Today in our making manga series we are going to talk a little about creating a storyboard. This process has a few terms for it, including a “name.” I went to art school and took a storyboarding class and I write novels so I know how to write a story. When writing the dialogue and story information for the grydscaen graphic novel – volume 1, I initially did a storyboard for the first 6 chapters.
I started out just sketching. Mapping out the blocking for the story once I had the dialogue set. Most of the dialogue in the manga “A Storm’s Coming” came directly from the short story.
You want to be able to tell your story visually. A storyboard doesn’t need to be fancy. It will including the paneling and blocking for the story with some stick figures even and adding a little bit of dialogue. This storyboard can help you create the pages in the manga at a later date in more detail.
You want to get your ideas on the paper. It is easy to draw a storyboard template using rectangles or squares and lines below for dialogue or camera moves for a traditional storyboard feel. I had also animated using Flash some short animations about 5 minutes each and those storyboards were drawn with colour pencils and cut out and put on matte board.
When drawing your storyboards you don’t want to spend too much time on them. Just get your ideas down on paper quickly. The storyboards that were done for the grydscaen graphic novel – volume 1 were done on 8.5×11 paper relatively quickly.
The drawings above which ended up being very different in the graphic novel were the original character designs for Riuho (bottom panel left) and Lino (bottom panel right) when they were children in the scene in chapter 1 when they are playing in the garden at the palace. These initial drawings were eventually redone and used in the grydscaen web comic.
The storyboards allowed me to test out the way the layout was on the page. These drawings are closer to a “name” than a storyboard since they show panel blocking.
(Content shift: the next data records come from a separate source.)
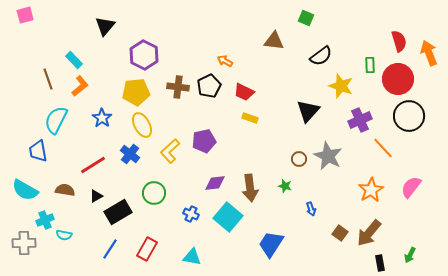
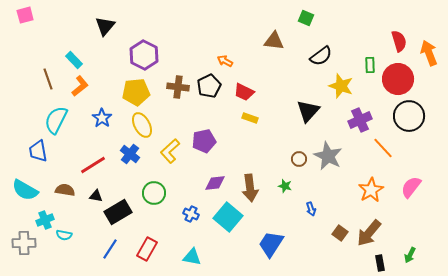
black triangle at (96, 196): rotated 40 degrees clockwise
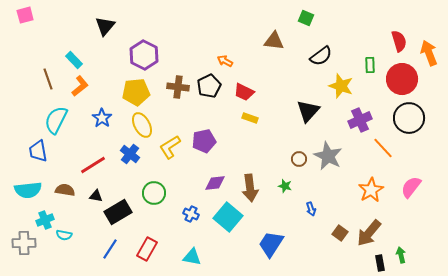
red circle at (398, 79): moved 4 px right
black circle at (409, 116): moved 2 px down
yellow L-shape at (170, 151): moved 4 px up; rotated 10 degrees clockwise
cyan semicircle at (25, 190): moved 3 px right; rotated 36 degrees counterclockwise
green arrow at (410, 255): moved 9 px left; rotated 140 degrees clockwise
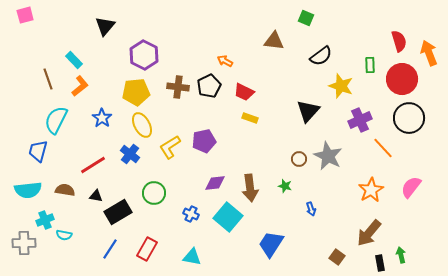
blue trapezoid at (38, 151): rotated 25 degrees clockwise
brown square at (340, 233): moved 3 px left, 24 px down
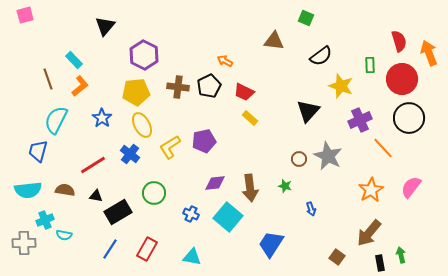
yellow rectangle at (250, 118): rotated 21 degrees clockwise
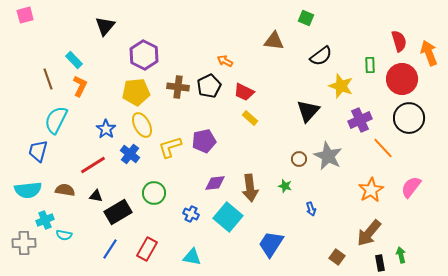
orange L-shape at (80, 86): rotated 25 degrees counterclockwise
blue star at (102, 118): moved 4 px right, 11 px down
yellow L-shape at (170, 147): rotated 15 degrees clockwise
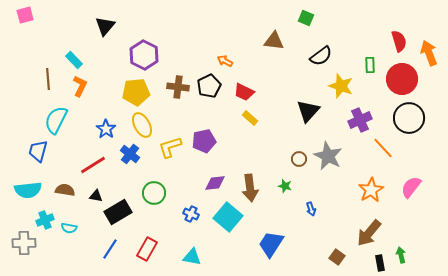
brown line at (48, 79): rotated 15 degrees clockwise
cyan semicircle at (64, 235): moved 5 px right, 7 px up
The other thing the storyboards did were to help me shorten the dialogue. A lot of the original dialogue from the novel grydscaen: beginnings was written for a novel length work and were too long for web comic panels. The dialogue had to be shortened so that it would fit into the comic pages. The changes in the dialogue were used in both the web comic and the graphic novel.
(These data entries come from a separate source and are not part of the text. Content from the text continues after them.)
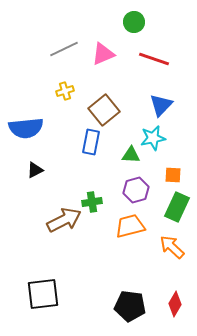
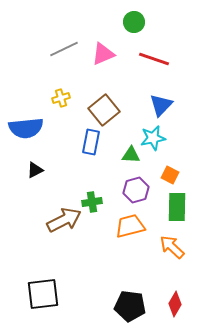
yellow cross: moved 4 px left, 7 px down
orange square: moved 3 px left; rotated 24 degrees clockwise
green rectangle: rotated 24 degrees counterclockwise
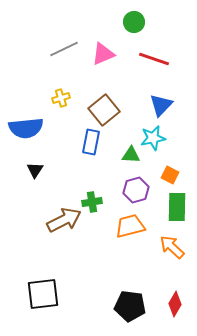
black triangle: rotated 30 degrees counterclockwise
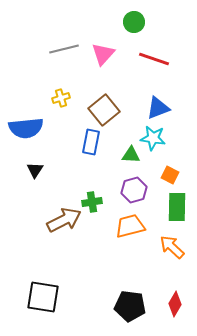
gray line: rotated 12 degrees clockwise
pink triangle: rotated 25 degrees counterclockwise
blue triangle: moved 3 px left, 3 px down; rotated 25 degrees clockwise
cyan star: rotated 20 degrees clockwise
purple hexagon: moved 2 px left
black square: moved 3 px down; rotated 16 degrees clockwise
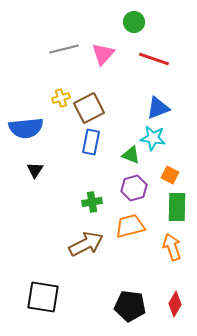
brown square: moved 15 px left, 2 px up; rotated 12 degrees clockwise
green triangle: rotated 18 degrees clockwise
purple hexagon: moved 2 px up
brown arrow: moved 22 px right, 24 px down
orange arrow: rotated 28 degrees clockwise
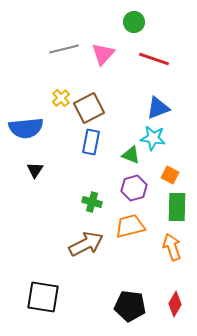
yellow cross: rotated 24 degrees counterclockwise
green cross: rotated 24 degrees clockwise
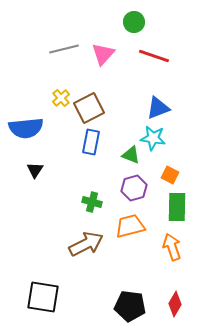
red line: moved 3 px up
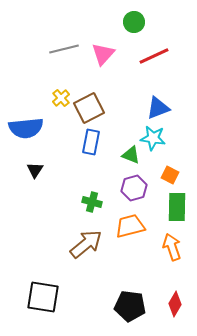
red line: rotated 44 degrees counterclockwise
brown arrow: rotated 12 degrees counterclockwise
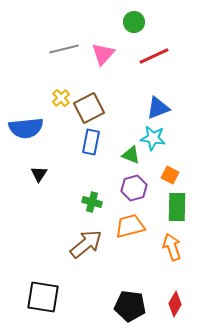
black triangle: moved 4 px right, 4 px down
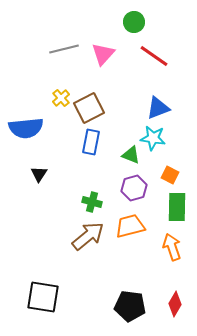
red line: rotated 60 degrees clockwise
brown arrow: moved 2 px right, 8 px up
For the manga graphic noise which we are currently writing the accompanying novel, the storyboards that will be used for that will need to also include short dialogue to fit the pages when the manga starts getting drawn.
Your storyboard is the first view into your idea. From a writing standpoint you can also write episodic scene based lists if you don’t want to draw.
Storyboards are your friend. Use them to help you get a feel for how the initial look into your manga can be.